What to work on: Repeat the records below exactly, from the first line through the line containing "left wrist: (9, 207)", and leave out any pictures.

Records from a dataset
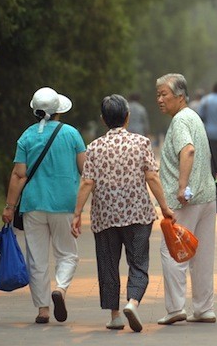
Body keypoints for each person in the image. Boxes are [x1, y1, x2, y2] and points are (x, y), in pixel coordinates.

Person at [71, 95, 175, 332]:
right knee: (138, 263)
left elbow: (87, 182)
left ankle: (115, 315)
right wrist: (165, 208)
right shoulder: (141, 143)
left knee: (108, 264)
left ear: (103, 119)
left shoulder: (94, 147)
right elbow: (151, 177)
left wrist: (77, 214)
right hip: (138, 215)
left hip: (105, 216)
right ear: (127, 117)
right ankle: (133, 302)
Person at [2, 87, 86, 324]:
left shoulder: (27, 136)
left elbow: (19, 175)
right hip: (65, 205)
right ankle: (60, 288)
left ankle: (42, 310)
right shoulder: (71, 134)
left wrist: (9, 207)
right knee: (67, 254)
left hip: (33, 206)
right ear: (58, 110)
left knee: (36, 259)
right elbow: (85, 170)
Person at [155, 73, 217, 325]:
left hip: (186, 200)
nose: (159, 99)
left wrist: (182, 187)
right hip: (206, 197)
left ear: (179, 96)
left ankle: (175, 308)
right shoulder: (193, 116)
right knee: (201, 254)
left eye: (163, 94)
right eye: (157, 95)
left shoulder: (180, 121)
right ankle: (204, 309)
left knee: (172, 250)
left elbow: (188, 150)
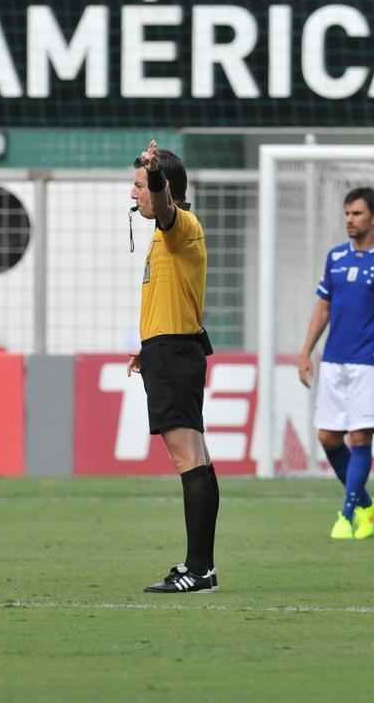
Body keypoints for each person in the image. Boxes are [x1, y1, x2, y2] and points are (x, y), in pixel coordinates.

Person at [127, 140, 218, 593]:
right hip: (168, 351)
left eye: (139, 185)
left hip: (176, 355)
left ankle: (199, 570)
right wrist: (148, 346)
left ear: (164, 188)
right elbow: (172, 299)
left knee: (188, 459)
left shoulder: (179, 226)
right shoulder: (168, 238)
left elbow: (163, 206)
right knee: (197, 458)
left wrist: (156, 170)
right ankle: (202, 567)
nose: (134, 194)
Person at [298, 187, 374, 540]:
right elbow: (323, 308)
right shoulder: (335, 258)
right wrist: (305, 351)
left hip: (369, 361)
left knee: (360, 436)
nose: (350, 220)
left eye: (357, 214)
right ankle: (367, 504)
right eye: (347, 213)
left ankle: (347, 514)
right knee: (328, 436)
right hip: (334, 360)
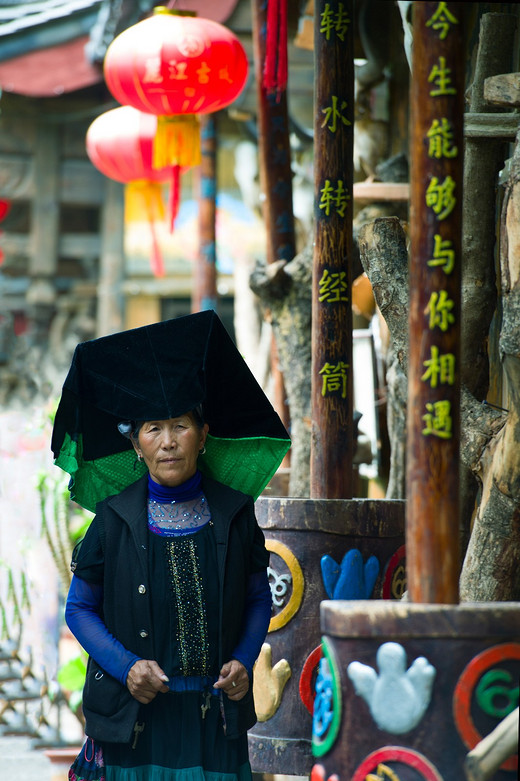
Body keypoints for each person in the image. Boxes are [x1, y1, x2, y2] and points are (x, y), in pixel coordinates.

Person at [64, 406, 273, 781]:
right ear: (136, 443)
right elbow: (79, 608)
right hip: (134, 720)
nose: (168, 442)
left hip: (214, 719)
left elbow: (258, 598)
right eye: (153, 429)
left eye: (180, 426)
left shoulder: (235, 513)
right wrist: (127, 666)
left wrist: (244, 659)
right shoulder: (112, 520)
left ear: (203, 435)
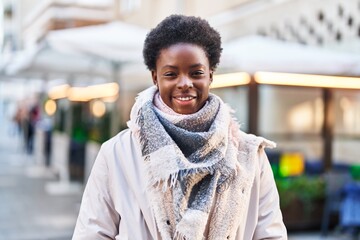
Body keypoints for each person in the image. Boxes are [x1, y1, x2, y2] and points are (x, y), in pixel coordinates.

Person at [73, 14, 287, 240]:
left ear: (210, 76)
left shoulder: (248, 155)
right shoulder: (116, 154)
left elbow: (270, 235)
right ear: (155, 77)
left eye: (196, 73)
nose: (185, 83)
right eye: (171, 74)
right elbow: (91, 234)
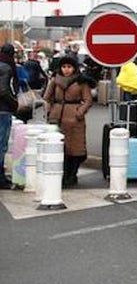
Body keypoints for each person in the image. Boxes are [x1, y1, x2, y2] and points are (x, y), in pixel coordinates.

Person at [42, 55, 93, 187]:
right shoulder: (54, 80)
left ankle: (72, 174)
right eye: (64, 67)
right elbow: (47, 97)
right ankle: (62, 175)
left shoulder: (81, 81)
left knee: (75, 149)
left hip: (74, 119)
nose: (66, 69)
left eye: (69, 67)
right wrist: (49, 110)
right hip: (57, 117)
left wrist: (79, 112)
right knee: (58, 147)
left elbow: (88, 100)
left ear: (74, 68)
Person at [0, 44, 17, 188]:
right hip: (3, 110)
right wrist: (14, 104)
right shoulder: (7, 67)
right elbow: (4, 90)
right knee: (1, 145)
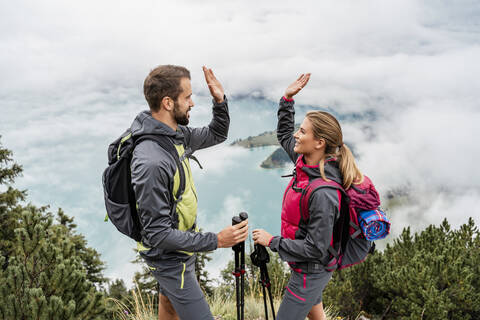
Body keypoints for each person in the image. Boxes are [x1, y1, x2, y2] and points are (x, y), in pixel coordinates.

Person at [130, 65, 248, 320]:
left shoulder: (174, 136)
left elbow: (217, 134)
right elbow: (158, 234)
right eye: (188, 97)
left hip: (179, 247)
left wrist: (219, 101)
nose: (193, 103)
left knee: (169, 308)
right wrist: (216, 240)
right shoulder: (152, 161)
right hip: (170, 257)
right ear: (168, 103)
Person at [252, 73, 364, 320]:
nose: (296, 135)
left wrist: (272, 241)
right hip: (306, 266)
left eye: (302, 131)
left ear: (319, 143)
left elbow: (315, 248)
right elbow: (284, 134)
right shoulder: (306, 165)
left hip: (310, 270)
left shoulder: (324, 192)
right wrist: (287, 99)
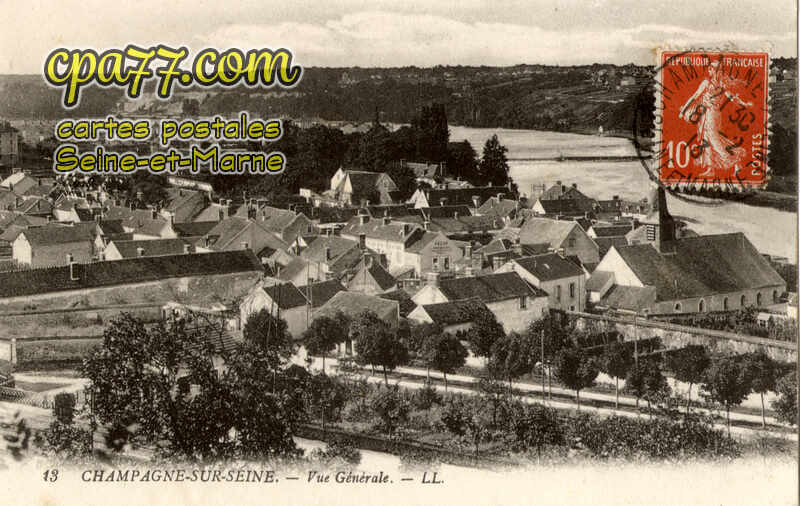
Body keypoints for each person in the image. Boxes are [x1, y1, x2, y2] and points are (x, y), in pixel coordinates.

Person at [678, 59, 753, 177]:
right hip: (715, 114)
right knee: (707, 139)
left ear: (714, 71)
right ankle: (711, 168)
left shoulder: (707, 83)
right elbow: (732, 98)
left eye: (711, 69)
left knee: (713, 139)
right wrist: (744, 104)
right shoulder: (722, 84)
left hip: (710, 114)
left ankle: (733, 159)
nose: (709, 70)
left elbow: (694, 97)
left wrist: (683, 110)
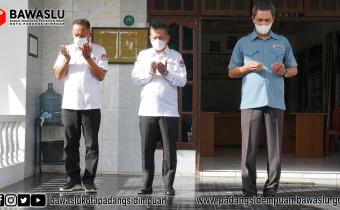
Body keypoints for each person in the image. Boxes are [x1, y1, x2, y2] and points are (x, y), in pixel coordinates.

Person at [228, 0, 298, 197]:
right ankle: (248, 189)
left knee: (275, 149)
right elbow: (232, 72)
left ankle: (271, 189)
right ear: (253, 19)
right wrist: (245, 68)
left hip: (275, 101)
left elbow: (294, 69)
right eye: (260, 19)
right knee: (248, 148)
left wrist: (285, 71)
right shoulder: (243, 43)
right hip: (251, 102)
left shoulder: (283, 42)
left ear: (273, 19)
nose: (263, 22)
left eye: (267, 19)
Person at [131, 22, 187, 196]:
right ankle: (146, 186)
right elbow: (135, 79)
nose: (158, 40)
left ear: (168, 38)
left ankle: (168, 185)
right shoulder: (143, 55)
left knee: (169, 151)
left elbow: (183, 81)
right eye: (154, 37)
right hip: (147, 110)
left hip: (168, 111)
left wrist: (166, 73)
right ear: (150, 38)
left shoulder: (176, 56)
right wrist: (149, 72)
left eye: (161, 37)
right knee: (146, 150)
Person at [53, 19, 108, 193]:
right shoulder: (66, 50)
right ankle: (73, 180)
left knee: (91, 145)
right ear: (72, 33)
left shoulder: (99, 50)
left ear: (89, 33)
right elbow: (58, 75)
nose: (79, 37)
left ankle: (89, 181)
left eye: (82, 34)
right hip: (69, 105)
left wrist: (88, 58)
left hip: (91, 105)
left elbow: (100, 76)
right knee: (70, 144)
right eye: (76, 34)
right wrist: (67, 60)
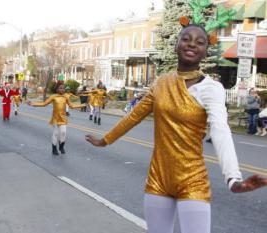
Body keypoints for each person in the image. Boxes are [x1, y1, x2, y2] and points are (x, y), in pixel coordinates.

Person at [86, 24, 267, 233]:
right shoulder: (162, 82)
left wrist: (233, 179)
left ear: (206, 52)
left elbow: (220, 130)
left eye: (200, 42)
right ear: (176, 45)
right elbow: (134, 116)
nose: (192, 44)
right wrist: (105, 140)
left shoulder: (211, 88)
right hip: (158, 179)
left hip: (192, 179)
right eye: (186, 38)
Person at [27, 82, 85, 155]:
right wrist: (33, 104)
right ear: (57, 89)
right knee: (56, 134)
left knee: (63, 132)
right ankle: (54, 148)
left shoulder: (66, 97)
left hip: (63, 118)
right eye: (60, 88)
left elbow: (72, 106)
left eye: (63, 88)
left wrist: (82, 105)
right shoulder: (53, 96)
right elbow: (44, 104)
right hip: (55, 118)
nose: (62, 90)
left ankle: (61, 146)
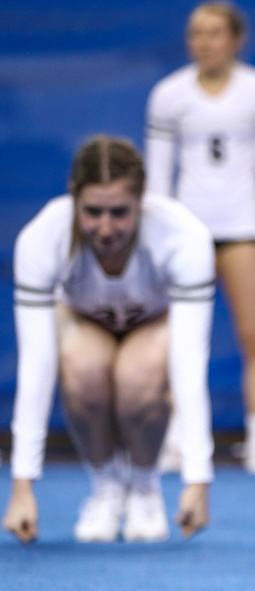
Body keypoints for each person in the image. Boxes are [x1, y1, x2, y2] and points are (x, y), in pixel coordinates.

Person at [3, 136, 215, 545]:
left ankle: (143, 487)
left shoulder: (183, 236)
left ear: (141, 202)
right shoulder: (42, 238)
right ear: (73, 200)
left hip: (152, 326)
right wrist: (21, 489)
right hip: (84, 325)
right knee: (82, 371)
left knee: (139, 376)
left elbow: (188, 365)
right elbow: (37, 366)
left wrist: (198, 479)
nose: (105, 228)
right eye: (92, 212)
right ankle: (105, 488)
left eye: (119, 213)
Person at [145, 1, 255, 474]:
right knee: (179, 340)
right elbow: (158, 175)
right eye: (195, 33)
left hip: (245, 231)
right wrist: (156, 237)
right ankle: (175, 440)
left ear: (235, 39)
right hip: (185, 235)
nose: (203, 42)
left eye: (213, 32)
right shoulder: (168, 95)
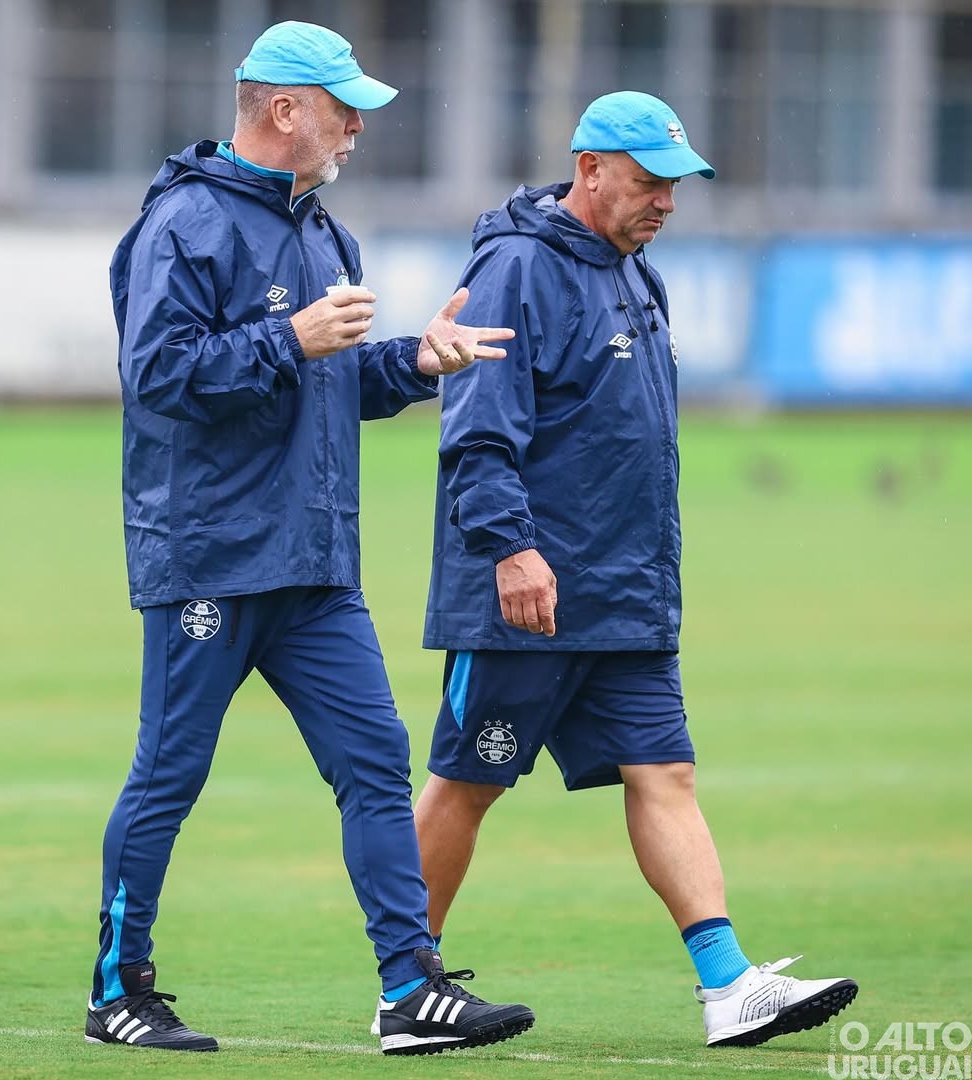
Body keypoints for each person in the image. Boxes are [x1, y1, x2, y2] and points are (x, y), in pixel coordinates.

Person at [84, 20, 535, 1057]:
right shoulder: (184, 224)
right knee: (171, 774)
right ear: (284, 109)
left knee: (378, 765)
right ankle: (118, 991)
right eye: (344, 106)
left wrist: (417, 365)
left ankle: (408, 990)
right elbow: (159, 377)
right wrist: (288, 337)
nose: (359, 124)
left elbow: (328, 384)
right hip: (209, 556)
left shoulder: (326, 233)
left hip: (317, 564)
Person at [412, 91, 859, 1048]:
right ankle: (408, 985)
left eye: (676, 186)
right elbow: (478, 431)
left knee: (668, 774)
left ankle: (728, 985)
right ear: (591, 169)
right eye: (650, 182)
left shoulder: (632, 270)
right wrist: (510, 549)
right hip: (526, 596)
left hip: (626, 593)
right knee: (467, 784)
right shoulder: (517, 268)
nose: (665, 202)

Task answer:
Body keypoints for each person in the image. Boxes are [x1, y1, x2, y2] and points are (x, y), in pixel coordinates.

Person at [71, 95, 175, 332]:
right knee: (138, 263)
left elbow: (87, 182)
left ankle: (115, 315)
right wrist: (165, 208)
right shoulder: (141, 143)
left knee: (108, 264)
left ear: (103, 119)
left shoulder: (94, 147)
right elbow: (151, 177)
left wrist: (77, 214)
right hip: (138, 215)
left hip: (105, 216)
right ear: (127, 117)
right ankle: (133, 302)
Person at [2, 87, 86, 324]:
left shoulder: (27, 136)
left elbow: (19, 175)
right hip: (65, 205)
right ankle: (60, 288)
left ankle: (42, 310)
right shoulder: (71, 134)
left wrist: (9, 207)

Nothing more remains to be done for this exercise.